* **Task to complete**
The answer should be an exact repeat of the stretch of material below from the line containing "[160,132,217,143] it's name" through the line containing "(300, 181) none -> [587,301,637,318] files.".

* **Data provided**
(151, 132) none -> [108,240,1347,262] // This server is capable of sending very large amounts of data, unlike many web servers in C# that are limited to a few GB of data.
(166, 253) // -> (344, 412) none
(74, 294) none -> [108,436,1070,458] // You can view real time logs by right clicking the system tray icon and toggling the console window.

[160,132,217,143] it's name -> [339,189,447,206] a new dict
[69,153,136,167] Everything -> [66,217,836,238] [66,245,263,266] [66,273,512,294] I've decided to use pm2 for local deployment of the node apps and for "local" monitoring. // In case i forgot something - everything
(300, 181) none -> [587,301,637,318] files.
--
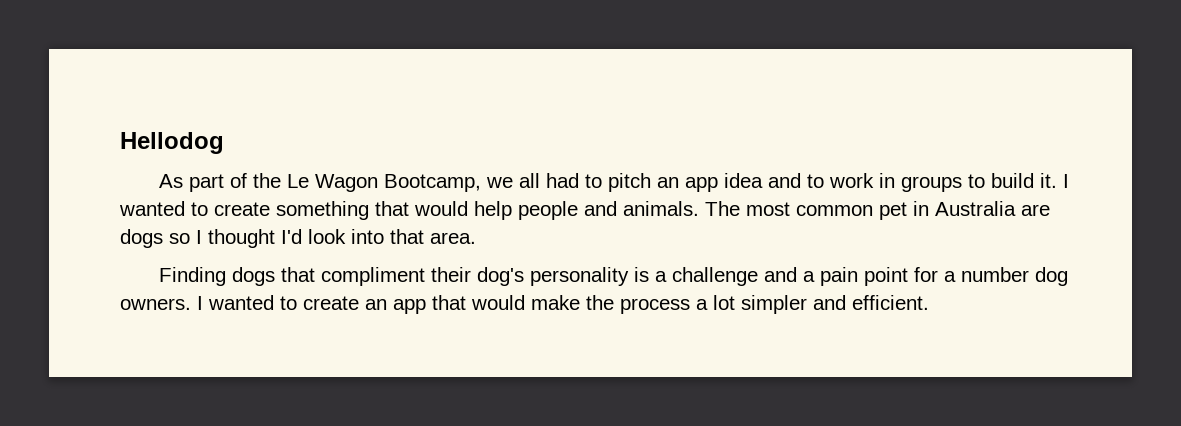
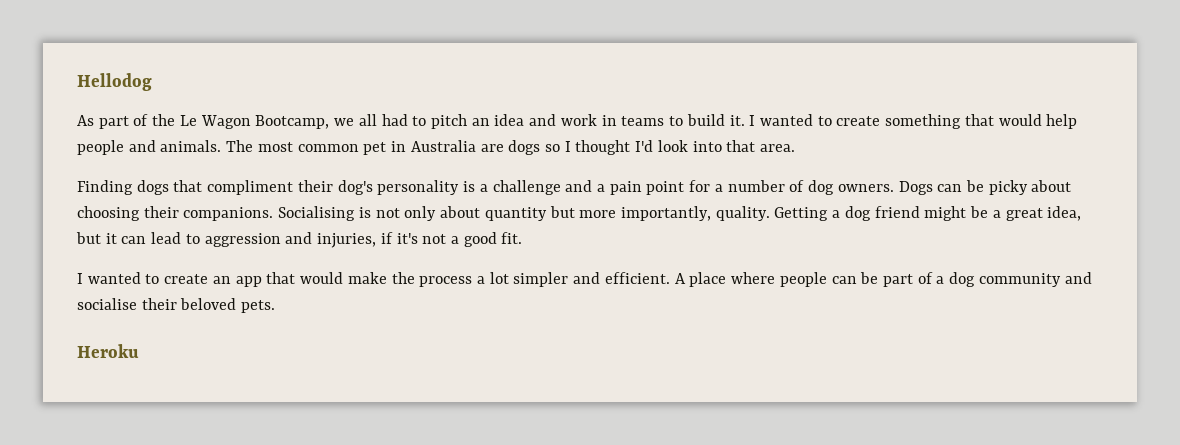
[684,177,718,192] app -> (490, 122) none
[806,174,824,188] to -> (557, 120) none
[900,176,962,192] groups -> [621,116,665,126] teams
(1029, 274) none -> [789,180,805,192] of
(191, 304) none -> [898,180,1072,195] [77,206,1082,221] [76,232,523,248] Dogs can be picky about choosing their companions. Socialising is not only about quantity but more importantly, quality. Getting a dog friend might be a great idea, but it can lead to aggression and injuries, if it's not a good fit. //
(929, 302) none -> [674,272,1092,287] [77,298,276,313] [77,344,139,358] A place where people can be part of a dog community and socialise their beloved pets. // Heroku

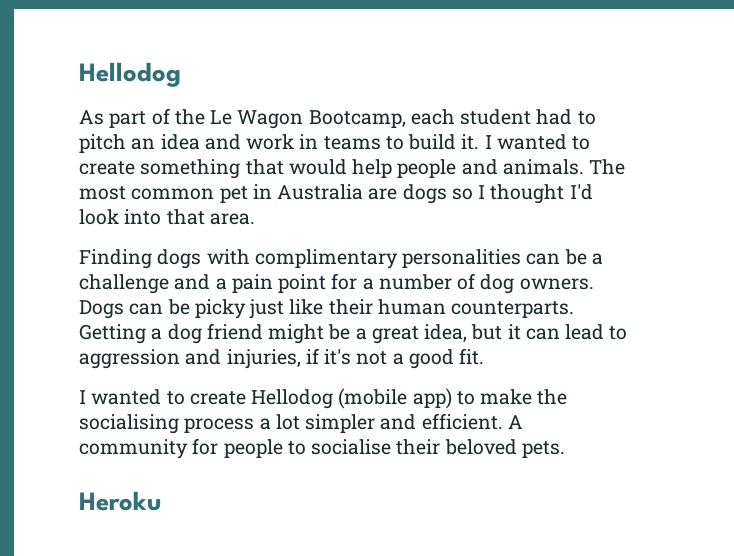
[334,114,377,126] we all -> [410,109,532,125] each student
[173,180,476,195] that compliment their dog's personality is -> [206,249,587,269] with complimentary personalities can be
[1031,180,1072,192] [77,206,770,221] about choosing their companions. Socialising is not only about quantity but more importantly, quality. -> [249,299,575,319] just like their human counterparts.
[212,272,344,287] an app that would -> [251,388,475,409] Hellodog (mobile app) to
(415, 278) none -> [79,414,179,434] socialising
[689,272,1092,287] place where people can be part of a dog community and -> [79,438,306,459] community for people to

* **Reply**
[160,132,217,143] it's name -> [339,189,447,206] a new dict
[69,153,136,167] Everything -> [66,217,836,238] [66,245,263,266] [66,273,512,294] I've decided to use pm2 for local deployment of the node apps and for "local" monitoring. // In case i forgot something - everything
(300, 181) none -> [587,301,637,318] files.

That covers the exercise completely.